TO-DO ITEM
Reproduce the lines below word for word, starting at the line containing "Food Products" and ending after the line containing "120 TEUS Food Shipment".

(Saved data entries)
== == ==

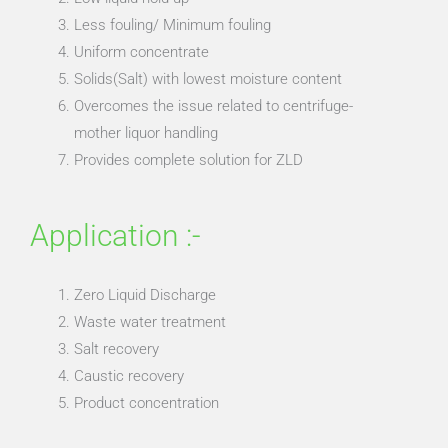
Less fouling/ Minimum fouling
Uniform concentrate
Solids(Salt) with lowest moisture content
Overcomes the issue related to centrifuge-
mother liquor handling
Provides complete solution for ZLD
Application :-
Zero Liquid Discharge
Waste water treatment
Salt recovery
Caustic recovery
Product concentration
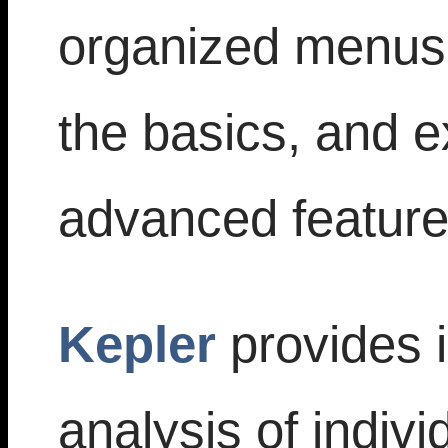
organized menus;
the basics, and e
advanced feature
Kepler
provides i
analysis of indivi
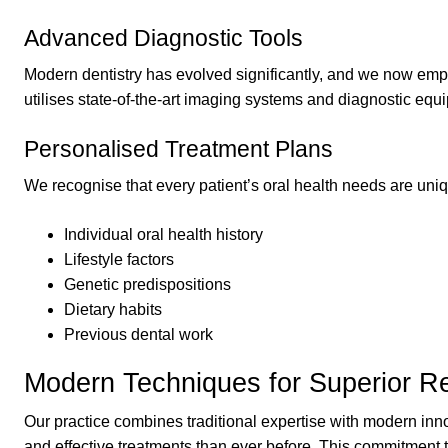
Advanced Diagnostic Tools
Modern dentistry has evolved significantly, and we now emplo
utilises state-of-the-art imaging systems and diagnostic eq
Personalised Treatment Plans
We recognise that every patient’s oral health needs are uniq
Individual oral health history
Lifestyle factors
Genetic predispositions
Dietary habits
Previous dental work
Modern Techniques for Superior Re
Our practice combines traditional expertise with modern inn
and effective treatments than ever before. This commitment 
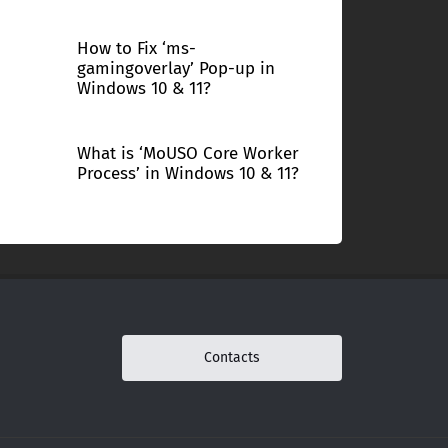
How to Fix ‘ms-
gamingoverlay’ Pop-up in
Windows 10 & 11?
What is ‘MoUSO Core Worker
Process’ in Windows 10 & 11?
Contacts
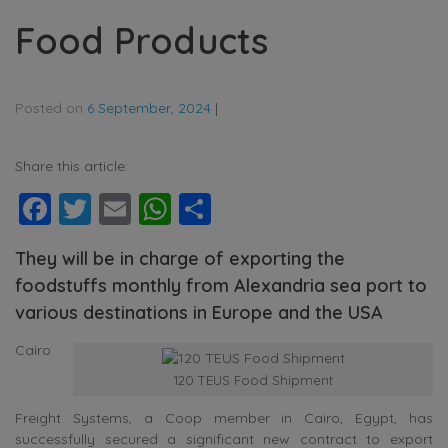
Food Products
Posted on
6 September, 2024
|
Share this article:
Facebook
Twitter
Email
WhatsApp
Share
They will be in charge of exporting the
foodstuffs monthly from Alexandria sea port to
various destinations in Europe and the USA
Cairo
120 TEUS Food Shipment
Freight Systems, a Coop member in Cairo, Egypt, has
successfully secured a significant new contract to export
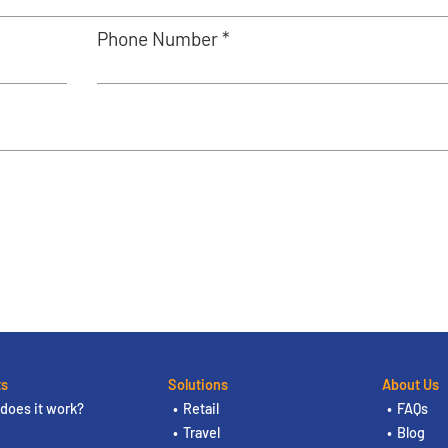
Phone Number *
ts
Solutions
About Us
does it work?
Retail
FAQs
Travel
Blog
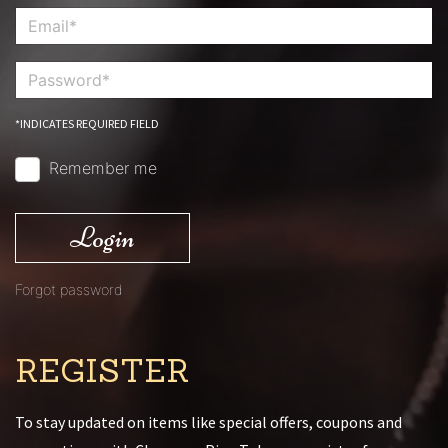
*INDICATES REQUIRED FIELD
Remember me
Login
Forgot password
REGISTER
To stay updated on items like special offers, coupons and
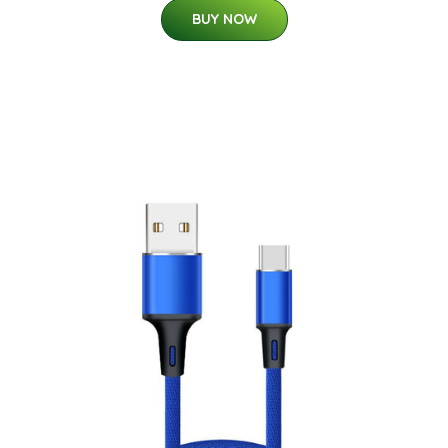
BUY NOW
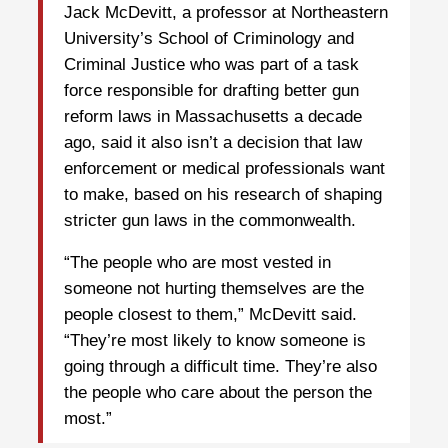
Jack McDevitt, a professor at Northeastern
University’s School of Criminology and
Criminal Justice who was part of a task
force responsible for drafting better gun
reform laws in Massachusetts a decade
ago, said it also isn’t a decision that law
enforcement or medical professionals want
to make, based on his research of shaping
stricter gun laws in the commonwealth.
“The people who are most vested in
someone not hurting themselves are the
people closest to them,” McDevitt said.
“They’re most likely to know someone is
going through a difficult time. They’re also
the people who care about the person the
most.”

== == ==

WRITTEN RESPONSE
Food Products
Posted on
6 September, 2024
|
Share this article:
Facebook
Twitter
Email
WhatsApp
Share
They will be in charge of exporting the
foodstuffs monthly from Alexandria sea port to
various destinations in Europe and the USA
Cairo
120 TEUS Food Shipment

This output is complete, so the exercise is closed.